__Given task 1__:
Decide whether each statement agrees with the forum thread on reverse lookups. Answer yes or no for each, and quote the deciding words. (a) gpw928 says applications expect and require reverse lookups to work. (b) mikey777 claims 25 years in Network Security. (c) zirias@ says SMTP servers typically require the forward and reverse lookups to match.
__Given task 2__:
Reproduce word for word the part of the forum thread on reverse lookups that opens with the words containing "## mikey777 (May 22, 2020)" and closes with "that's some security.".
__Given task 3__:
In the forum thread on reverse lookups, which file does zirias@ name as the place where the nameserver that ftpd and sshd try to connect to is set?

__Text provided__:
────────────────
I want to keep it simple, I want to turn off reverse lookups off, for all services.


----------



## gpw928 (May 21, 2020)

mikey777 said:


> I want to keep it simple, I want to turn off reverse lookups off, for all services.


That's not feasible.  It's also not sensible.  Applications expect and require reverse lookups to work.


----------



## mikey777 (May 22, 2020)

Well, we can disagree at least. I've only been in Network Security for 35 years, so maybe there's more to know about how much security there is in a reverse lookup that doesn't even fail, it just waits. I suppose that's some security.


----------



## zirias@ (May 22, 2020)

mikey777 said:


> I've only been in Network Security for 35 years


If this was true, it's sad. Reverse lookups are often used for logging, sometimes as a security measure like e.g. with SMTP servers which typically require the forward and reverse lookups to match. In any case, a network without proper reverse lookups is just broken. As is a network where connection attempts must wait for timeouts instead of receiving an appropriate ICMP immediately.


----------



## mikey777 (May 23, 2020)

In my spare time I'm still researching how ftpd (and sshd) asks for resolve (?) for DNS queries. Are there no switches to turn this off ? I can't find any.


----------



## zirias@ (May 23, 2020)

So, you have to research that, after 35 years in network security? Awesome! They try to connect to whatever is set as the nameserver in /etc/resolv.conf, and you probably have some broken "firewall" config in place that just drops these packages silently.


----------
────────────────
__Dataset rows__:

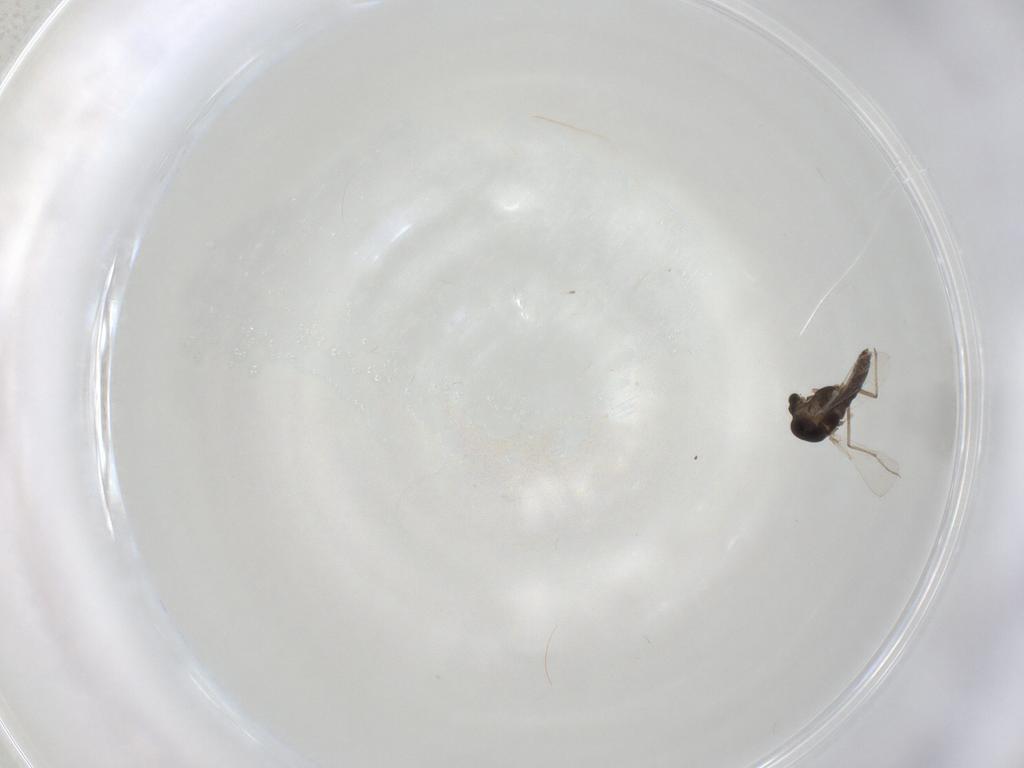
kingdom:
────────────────
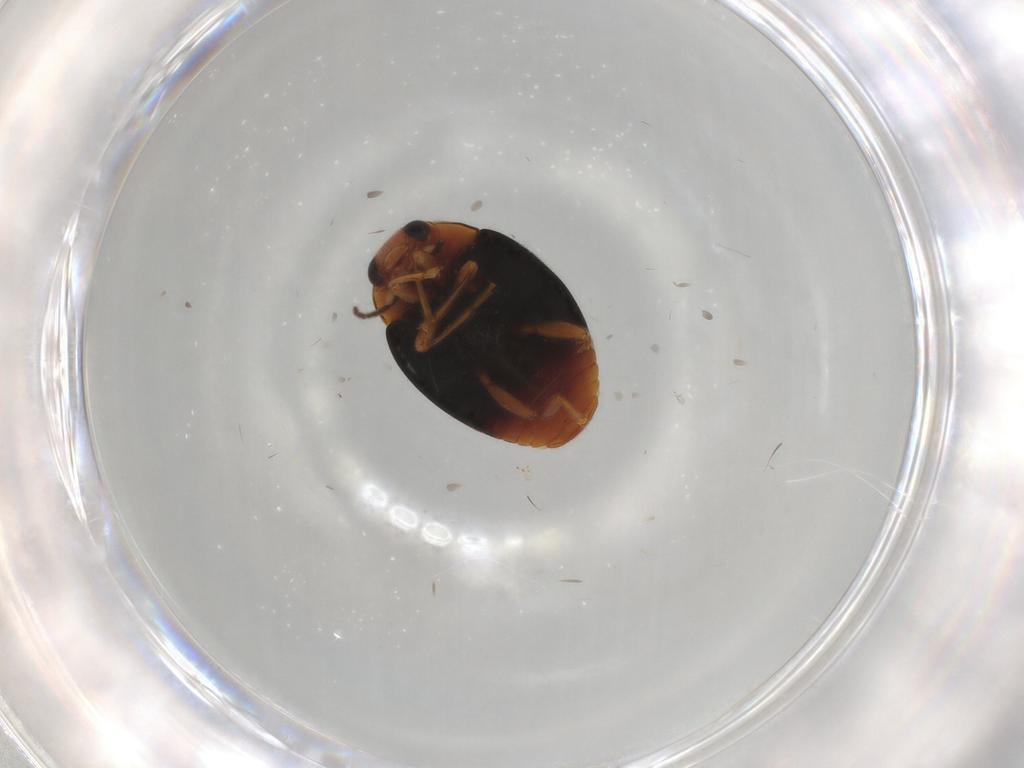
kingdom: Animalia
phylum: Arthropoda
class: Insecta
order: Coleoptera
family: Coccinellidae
────────────────
__Task result 1__:
(a) Yes: "Applications expect and require reverse lookups to work."
(b) No: "I've only been in Network Security for 35 years"
(c) Yes: "SMTP servers which typically require the forward and reverse lookups to match"

__Task result 2__:
## mikey777 (May 22, 2020)

Well, we can disagree at least. I've only been in Network Security for 35 years, so maybe there's more to know about how much security there is in a reverse lookup that doesn't even fail, it just waits. I suppose that's some security.

__Task result 3__:
/etc/resolv.conf